Problem description:
Exactly the lines below, starting with the one containing "emporter, retrouve toute l’expérience" and going on through the one containing "Framförande", must be reproduced, both ends included, and no pictures with them.

Listed records:
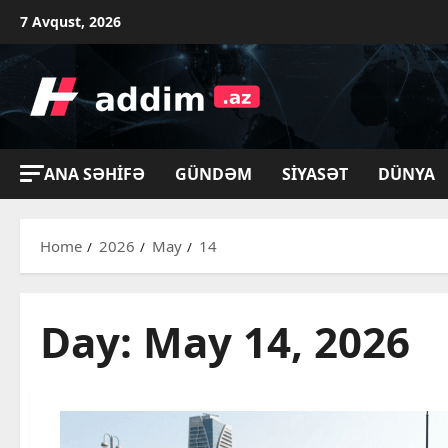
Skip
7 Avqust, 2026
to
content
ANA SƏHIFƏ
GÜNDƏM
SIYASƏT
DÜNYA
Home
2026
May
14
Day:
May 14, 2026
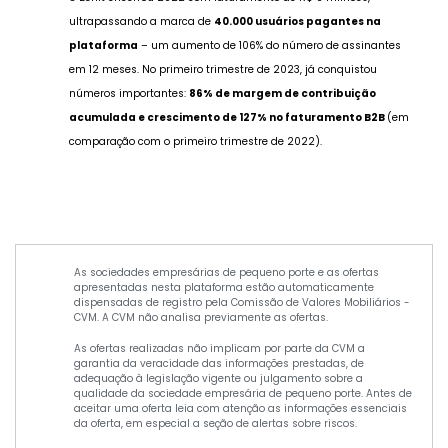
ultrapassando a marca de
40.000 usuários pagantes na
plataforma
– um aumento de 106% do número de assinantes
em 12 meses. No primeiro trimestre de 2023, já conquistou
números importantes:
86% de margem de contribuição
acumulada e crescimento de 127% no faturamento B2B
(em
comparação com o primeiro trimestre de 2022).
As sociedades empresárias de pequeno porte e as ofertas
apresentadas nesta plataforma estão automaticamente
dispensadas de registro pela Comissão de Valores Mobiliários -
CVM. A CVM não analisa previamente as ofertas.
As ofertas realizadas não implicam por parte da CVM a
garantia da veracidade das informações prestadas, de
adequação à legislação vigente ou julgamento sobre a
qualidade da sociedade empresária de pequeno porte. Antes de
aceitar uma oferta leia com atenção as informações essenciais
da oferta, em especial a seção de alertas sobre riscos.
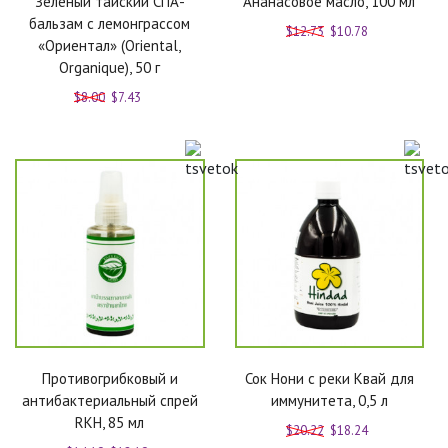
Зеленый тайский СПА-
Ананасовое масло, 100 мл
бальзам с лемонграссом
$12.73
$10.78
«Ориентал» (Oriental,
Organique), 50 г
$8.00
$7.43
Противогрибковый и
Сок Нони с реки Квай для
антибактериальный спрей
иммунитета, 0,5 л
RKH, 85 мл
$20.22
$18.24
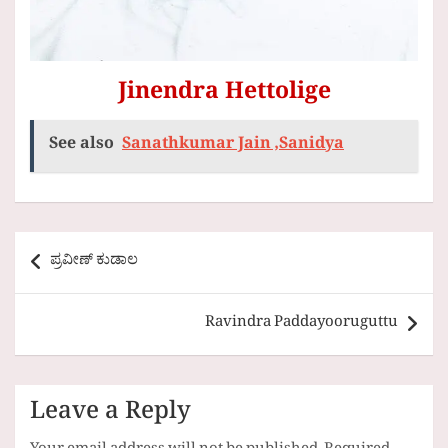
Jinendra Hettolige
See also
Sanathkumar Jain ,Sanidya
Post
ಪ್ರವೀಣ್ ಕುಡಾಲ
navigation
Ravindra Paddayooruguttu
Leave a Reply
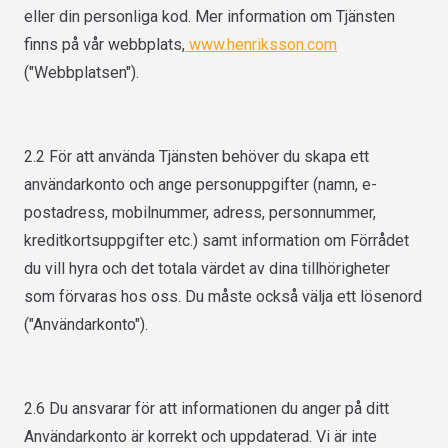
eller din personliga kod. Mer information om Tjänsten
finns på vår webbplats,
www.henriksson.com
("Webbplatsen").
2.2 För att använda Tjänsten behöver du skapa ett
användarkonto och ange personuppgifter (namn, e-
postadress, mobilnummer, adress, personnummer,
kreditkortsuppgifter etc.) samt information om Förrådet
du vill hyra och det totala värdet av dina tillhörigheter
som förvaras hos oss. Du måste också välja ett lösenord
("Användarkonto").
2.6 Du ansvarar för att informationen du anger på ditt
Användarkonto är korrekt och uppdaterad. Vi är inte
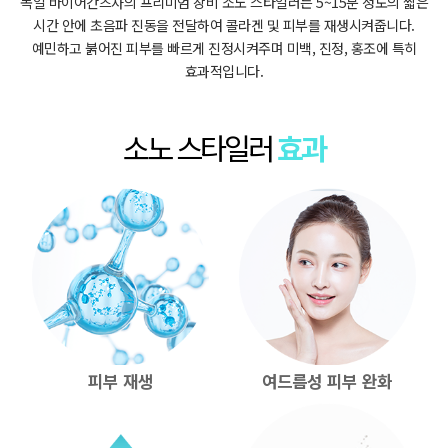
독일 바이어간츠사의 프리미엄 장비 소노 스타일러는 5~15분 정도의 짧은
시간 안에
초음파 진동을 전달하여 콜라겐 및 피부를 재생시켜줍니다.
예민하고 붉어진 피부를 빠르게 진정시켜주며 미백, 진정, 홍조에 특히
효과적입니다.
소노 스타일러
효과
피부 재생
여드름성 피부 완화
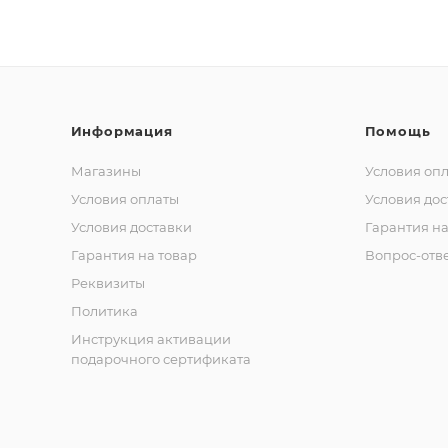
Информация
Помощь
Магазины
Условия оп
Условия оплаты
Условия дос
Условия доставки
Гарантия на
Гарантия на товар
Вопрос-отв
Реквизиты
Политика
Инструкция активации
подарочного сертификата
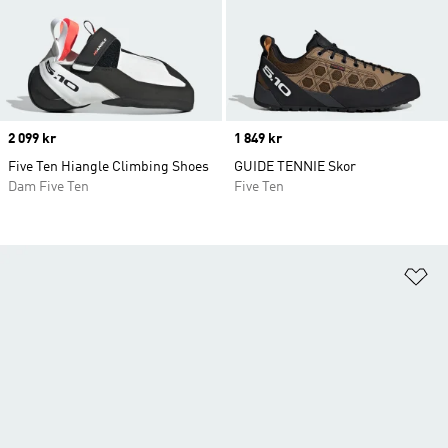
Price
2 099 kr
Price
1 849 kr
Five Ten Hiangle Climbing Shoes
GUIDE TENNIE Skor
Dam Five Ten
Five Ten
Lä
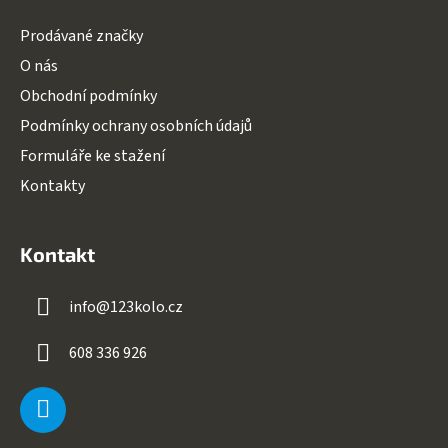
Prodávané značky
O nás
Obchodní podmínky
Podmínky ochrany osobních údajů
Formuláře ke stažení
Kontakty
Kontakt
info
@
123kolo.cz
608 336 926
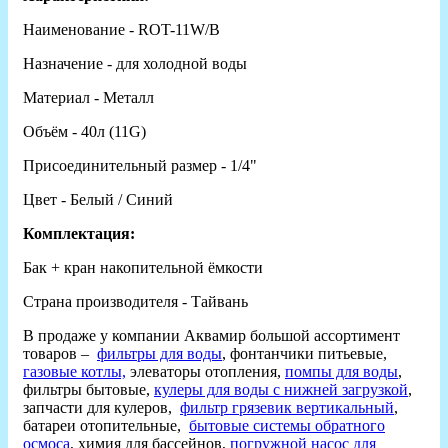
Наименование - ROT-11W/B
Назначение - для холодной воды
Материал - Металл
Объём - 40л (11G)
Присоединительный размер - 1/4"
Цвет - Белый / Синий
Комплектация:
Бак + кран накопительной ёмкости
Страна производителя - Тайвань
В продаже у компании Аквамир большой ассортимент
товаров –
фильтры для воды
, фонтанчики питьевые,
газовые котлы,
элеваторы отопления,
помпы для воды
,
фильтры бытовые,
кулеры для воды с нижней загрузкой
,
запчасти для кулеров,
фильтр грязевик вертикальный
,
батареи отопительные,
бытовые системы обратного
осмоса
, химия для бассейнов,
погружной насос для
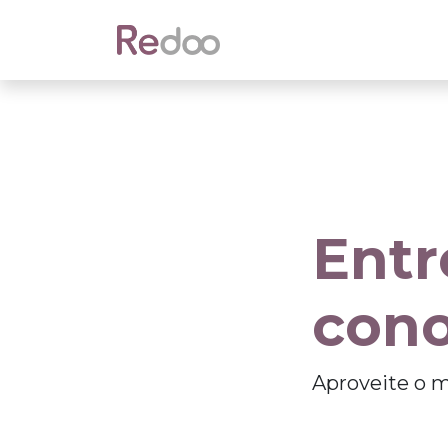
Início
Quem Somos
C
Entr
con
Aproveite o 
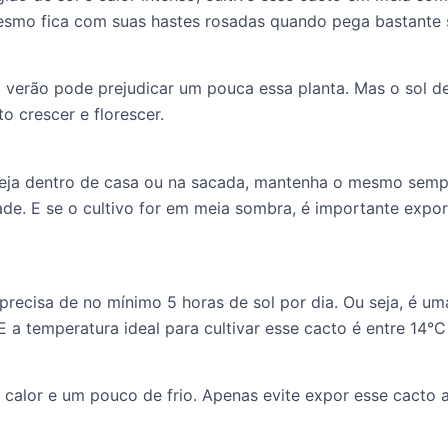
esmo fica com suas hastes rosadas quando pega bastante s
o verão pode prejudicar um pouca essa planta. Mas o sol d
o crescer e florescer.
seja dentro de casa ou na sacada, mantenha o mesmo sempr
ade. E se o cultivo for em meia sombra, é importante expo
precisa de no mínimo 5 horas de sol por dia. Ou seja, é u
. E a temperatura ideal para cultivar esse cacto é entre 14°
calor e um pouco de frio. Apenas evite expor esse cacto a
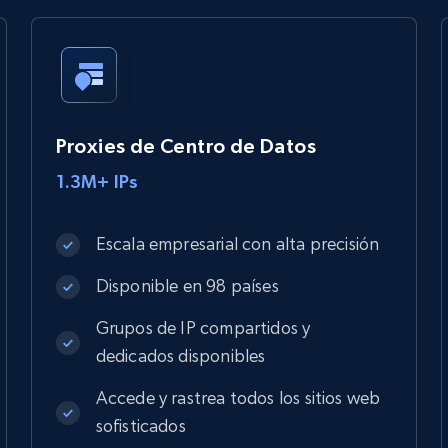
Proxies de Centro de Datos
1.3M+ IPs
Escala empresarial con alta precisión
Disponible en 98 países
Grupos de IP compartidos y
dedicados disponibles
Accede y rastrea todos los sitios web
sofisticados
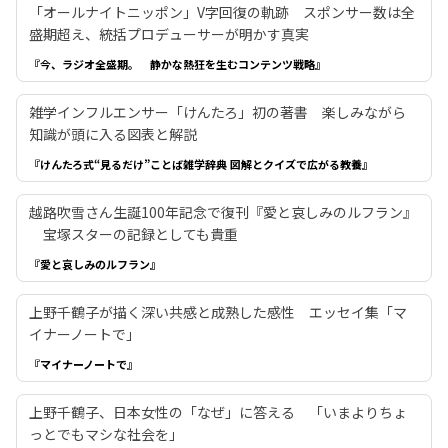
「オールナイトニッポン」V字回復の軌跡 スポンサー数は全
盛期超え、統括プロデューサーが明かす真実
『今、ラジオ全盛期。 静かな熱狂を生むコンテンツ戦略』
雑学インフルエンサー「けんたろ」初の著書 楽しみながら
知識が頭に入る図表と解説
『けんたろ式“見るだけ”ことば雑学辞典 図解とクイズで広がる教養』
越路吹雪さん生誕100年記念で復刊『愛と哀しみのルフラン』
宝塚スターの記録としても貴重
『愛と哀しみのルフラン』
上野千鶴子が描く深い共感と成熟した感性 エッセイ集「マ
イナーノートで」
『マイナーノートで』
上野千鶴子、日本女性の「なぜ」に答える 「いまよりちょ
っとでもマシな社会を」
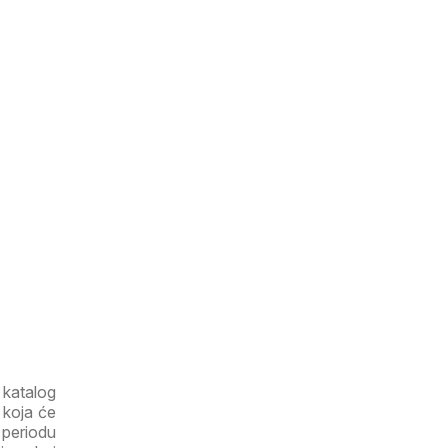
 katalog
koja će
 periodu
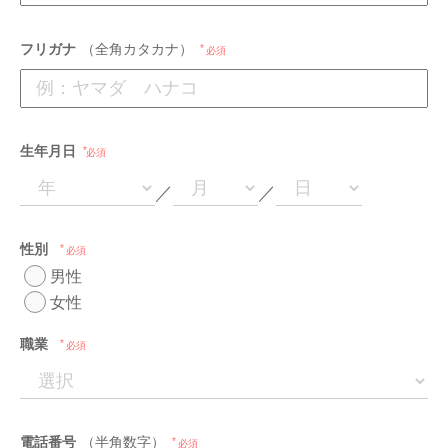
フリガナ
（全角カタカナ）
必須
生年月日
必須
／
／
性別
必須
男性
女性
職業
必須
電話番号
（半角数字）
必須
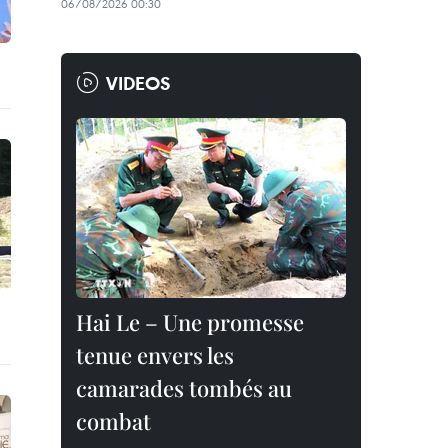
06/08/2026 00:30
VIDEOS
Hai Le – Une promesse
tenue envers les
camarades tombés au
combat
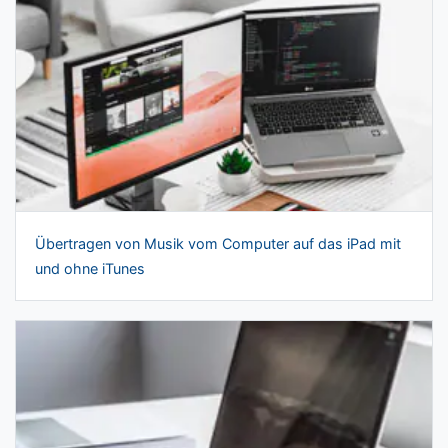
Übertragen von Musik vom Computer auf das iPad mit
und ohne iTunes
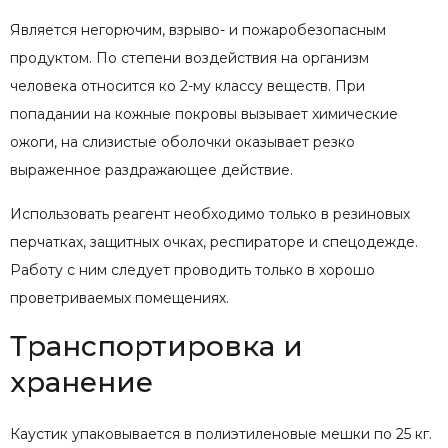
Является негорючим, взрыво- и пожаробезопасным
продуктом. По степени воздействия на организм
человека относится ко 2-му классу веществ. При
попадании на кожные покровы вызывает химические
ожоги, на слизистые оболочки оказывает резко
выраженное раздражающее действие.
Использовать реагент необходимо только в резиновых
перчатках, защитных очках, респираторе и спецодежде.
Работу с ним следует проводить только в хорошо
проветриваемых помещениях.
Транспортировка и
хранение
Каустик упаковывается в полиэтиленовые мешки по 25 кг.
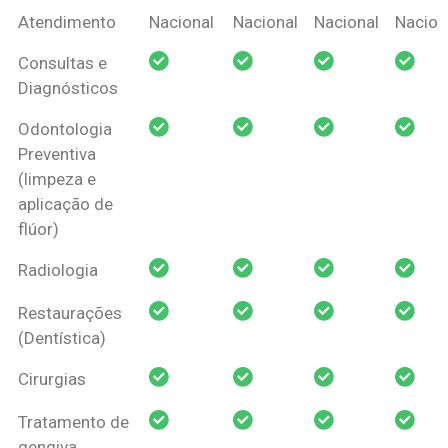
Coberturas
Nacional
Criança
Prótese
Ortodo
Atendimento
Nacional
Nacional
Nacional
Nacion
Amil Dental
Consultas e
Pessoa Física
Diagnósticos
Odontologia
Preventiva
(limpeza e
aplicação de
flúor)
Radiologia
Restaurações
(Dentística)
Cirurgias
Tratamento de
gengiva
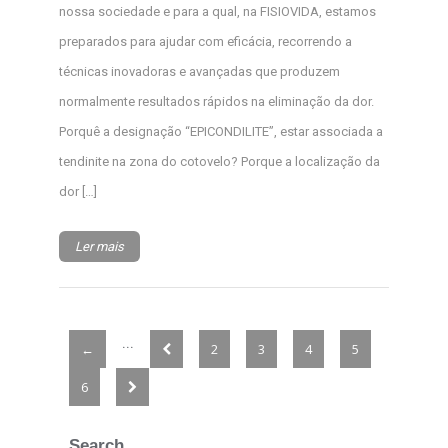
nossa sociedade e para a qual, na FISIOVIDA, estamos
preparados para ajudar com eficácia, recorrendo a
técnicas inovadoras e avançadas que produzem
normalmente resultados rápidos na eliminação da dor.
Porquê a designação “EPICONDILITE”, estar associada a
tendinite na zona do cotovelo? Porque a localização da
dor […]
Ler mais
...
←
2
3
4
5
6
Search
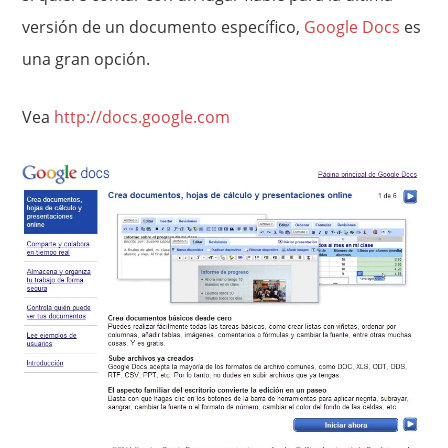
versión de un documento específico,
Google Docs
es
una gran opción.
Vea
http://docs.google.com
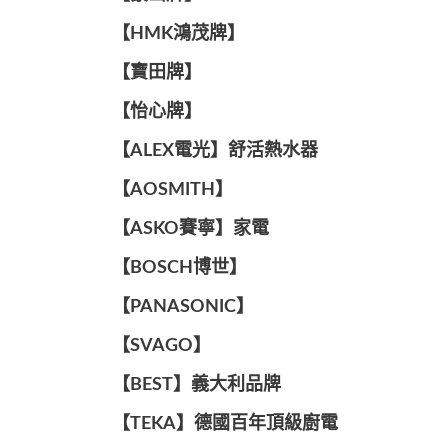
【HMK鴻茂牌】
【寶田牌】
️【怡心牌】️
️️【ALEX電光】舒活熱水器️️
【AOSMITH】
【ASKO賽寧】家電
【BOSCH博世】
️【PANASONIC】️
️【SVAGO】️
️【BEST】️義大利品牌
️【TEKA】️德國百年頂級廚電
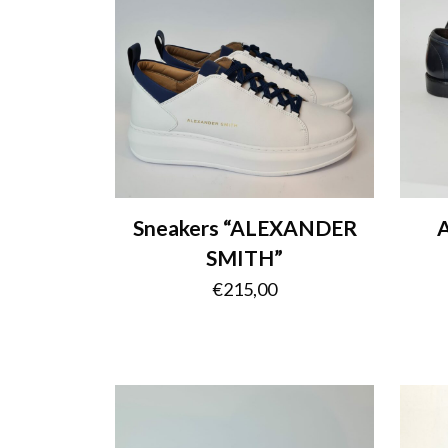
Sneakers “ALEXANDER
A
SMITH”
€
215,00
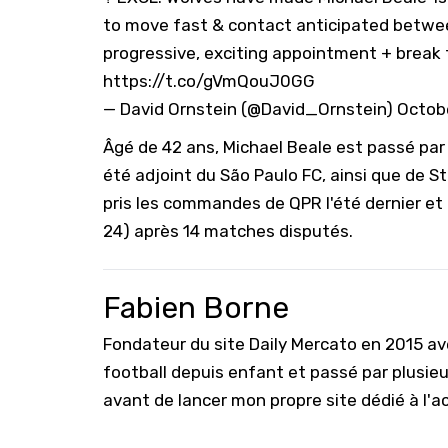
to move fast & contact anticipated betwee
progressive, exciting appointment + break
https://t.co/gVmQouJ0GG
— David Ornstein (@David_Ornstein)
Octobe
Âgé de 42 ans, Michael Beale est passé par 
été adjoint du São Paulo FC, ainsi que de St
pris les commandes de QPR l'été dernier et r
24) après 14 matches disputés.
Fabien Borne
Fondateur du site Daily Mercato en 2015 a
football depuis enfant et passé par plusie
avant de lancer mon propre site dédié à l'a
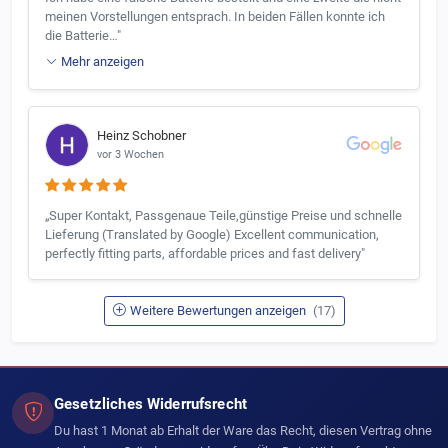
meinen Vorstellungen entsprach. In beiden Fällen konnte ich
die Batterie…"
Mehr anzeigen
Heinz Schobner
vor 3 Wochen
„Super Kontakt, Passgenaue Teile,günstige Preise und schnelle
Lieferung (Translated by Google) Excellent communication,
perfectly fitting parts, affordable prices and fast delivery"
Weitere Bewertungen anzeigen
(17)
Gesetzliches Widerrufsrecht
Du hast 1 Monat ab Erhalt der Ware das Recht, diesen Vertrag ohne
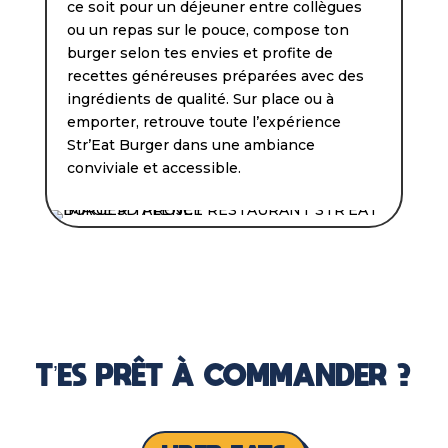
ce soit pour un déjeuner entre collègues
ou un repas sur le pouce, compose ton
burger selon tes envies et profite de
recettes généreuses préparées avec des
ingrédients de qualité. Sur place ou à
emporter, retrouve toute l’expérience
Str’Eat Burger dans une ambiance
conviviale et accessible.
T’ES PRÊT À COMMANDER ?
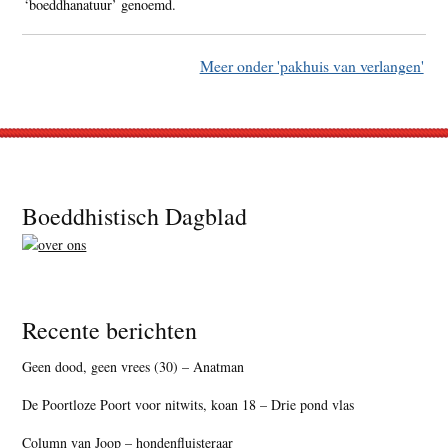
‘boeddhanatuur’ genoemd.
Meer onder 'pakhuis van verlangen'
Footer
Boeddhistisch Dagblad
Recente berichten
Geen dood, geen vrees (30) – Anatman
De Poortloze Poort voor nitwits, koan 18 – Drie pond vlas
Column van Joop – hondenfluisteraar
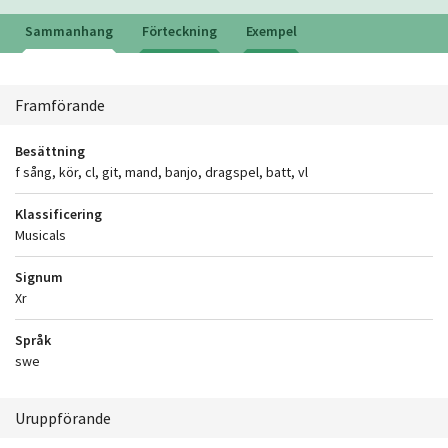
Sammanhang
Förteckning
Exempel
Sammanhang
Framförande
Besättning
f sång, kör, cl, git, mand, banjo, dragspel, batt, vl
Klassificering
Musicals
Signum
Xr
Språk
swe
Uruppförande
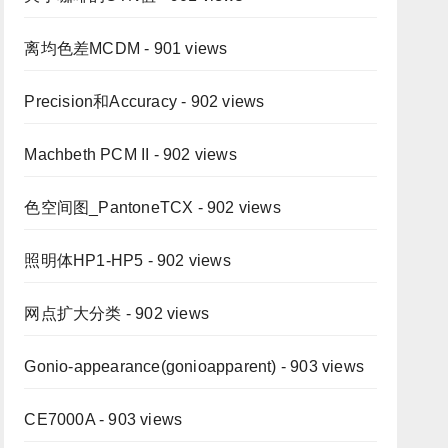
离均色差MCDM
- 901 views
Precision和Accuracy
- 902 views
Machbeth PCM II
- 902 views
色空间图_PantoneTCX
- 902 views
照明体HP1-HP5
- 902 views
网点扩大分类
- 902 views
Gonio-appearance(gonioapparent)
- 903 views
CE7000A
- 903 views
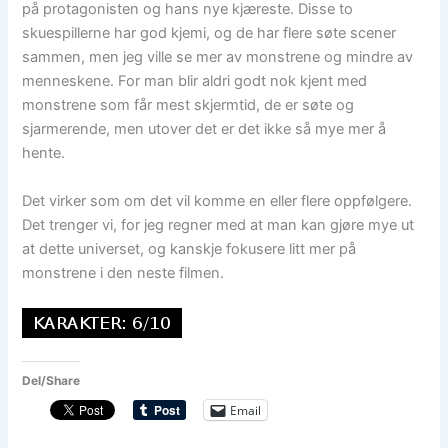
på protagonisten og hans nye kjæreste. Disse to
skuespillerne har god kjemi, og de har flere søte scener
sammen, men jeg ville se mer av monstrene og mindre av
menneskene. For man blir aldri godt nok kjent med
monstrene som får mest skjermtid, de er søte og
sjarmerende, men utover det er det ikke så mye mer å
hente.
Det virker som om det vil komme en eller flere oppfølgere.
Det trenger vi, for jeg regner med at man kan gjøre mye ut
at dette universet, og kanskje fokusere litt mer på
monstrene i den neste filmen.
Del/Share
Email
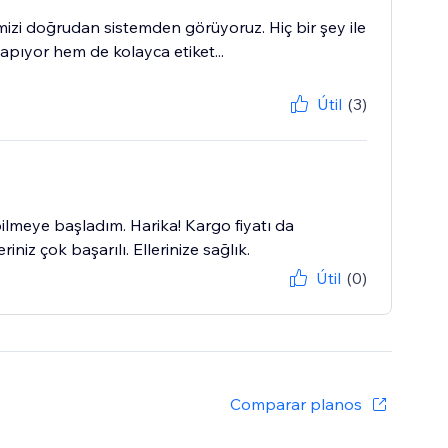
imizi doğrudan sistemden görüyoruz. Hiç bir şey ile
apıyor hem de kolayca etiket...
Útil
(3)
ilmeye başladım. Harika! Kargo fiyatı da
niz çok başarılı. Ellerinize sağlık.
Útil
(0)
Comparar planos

Exercise solution:
emporter, retrouve toute l’expérience
Str’Eat Burger dans une ambiance
conviviale et accessible.
T’ES PRÊT À COMMANDER ?
‘boeddhanatuur’ genoemd.
Meer onder 'pakhuis van verlangen'
Footer
Boeddhistisch Dagblad
Recente berichten
Geen dood, geen vrees (30) – Anatman
De Poortloze Poort voor nitwits, koan 18 – Drie pond vlas
Column van Joop – hondenfluisteraar
Sammanhang
Förteckning
Exempel
Sammanhang
Framförande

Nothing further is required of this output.